Following the April 27 biosolids protest in front of Kamloops City Hall, the city has issued an online statement to clarify its position.
“The vast majority of concerns we have heard are from those who oppose the beneficial reuse of biosolids and would like to see revised OMRR (organic matter recycling regulations) regulations,” the statement reads.
“The City of Kamloops does not oversee the OMRR and cannot speak to the concerns with that regulation. The City of Kamloops remains committed to adhering to all applicable legislation that governs the beneficial reuse of biosolids.”
Turtle Valley resident Connie Seaward noted biosolids, also known as treated sewage sludge, are in fact coming from the city’s treatment facility, arguing all who flush are to blame.
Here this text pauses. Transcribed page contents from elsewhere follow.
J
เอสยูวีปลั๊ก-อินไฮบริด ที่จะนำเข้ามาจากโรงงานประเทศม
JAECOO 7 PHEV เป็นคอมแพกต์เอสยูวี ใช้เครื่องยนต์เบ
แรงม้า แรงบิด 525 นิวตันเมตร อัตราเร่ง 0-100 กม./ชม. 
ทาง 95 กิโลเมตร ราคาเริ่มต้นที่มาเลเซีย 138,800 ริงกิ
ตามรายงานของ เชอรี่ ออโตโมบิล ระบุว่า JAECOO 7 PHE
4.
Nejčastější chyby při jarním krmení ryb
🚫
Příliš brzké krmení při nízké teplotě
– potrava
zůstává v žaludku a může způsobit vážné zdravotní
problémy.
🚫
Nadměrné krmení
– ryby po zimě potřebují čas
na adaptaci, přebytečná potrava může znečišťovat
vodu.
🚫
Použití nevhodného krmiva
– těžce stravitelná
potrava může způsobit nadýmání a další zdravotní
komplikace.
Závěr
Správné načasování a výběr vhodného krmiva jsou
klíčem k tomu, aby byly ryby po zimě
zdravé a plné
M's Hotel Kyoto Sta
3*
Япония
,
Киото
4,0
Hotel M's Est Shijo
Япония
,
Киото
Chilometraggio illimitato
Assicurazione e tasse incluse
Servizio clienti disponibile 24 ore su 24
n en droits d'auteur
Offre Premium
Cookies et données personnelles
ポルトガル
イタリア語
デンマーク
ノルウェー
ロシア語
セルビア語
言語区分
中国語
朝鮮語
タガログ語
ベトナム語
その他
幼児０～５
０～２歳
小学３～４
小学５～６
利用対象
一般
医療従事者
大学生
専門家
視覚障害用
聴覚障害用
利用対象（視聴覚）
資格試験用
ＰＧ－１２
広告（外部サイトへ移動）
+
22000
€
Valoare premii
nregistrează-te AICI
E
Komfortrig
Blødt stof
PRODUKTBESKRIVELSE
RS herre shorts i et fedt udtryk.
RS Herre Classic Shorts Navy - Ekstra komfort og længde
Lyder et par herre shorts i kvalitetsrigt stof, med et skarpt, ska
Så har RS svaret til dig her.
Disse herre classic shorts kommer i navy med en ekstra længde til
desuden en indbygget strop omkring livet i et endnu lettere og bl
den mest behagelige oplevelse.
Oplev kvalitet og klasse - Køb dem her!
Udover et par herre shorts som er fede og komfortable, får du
She added it was the city that signed a contract to truck biosolids to the Turtle Valley after residents in Kamloops opposed land application in city limits.
“It’s their treatment facility and they should have a greener response,” Seaward said.
Furthermore, the city states it has engaged with people via its Let’s Talk website, responded to public inquiries, visited Turtle Valley residents and provided the Turtle Valley Community Association with a tour of the wastewater treatment centre.
The city maintains projects similar to the one in the Turtle Valley occur throughout the province and across the country “with great success” and hopes to avoid misinformation.
Meanwhile, protestors continue to block access of Arrow trucks near the Turtle Valley Bison Company, where the plan continues to be to apply biosolids to reclaim about 21 hectares of previously logged land. Arrow is fighting for an injunction in court in Vancouver.
The city continues to work on a way in which to manage its biosolids long-term. A working group has been analyzing options and a staff report will come to council at the end of May.
The city’s full statement can be read online.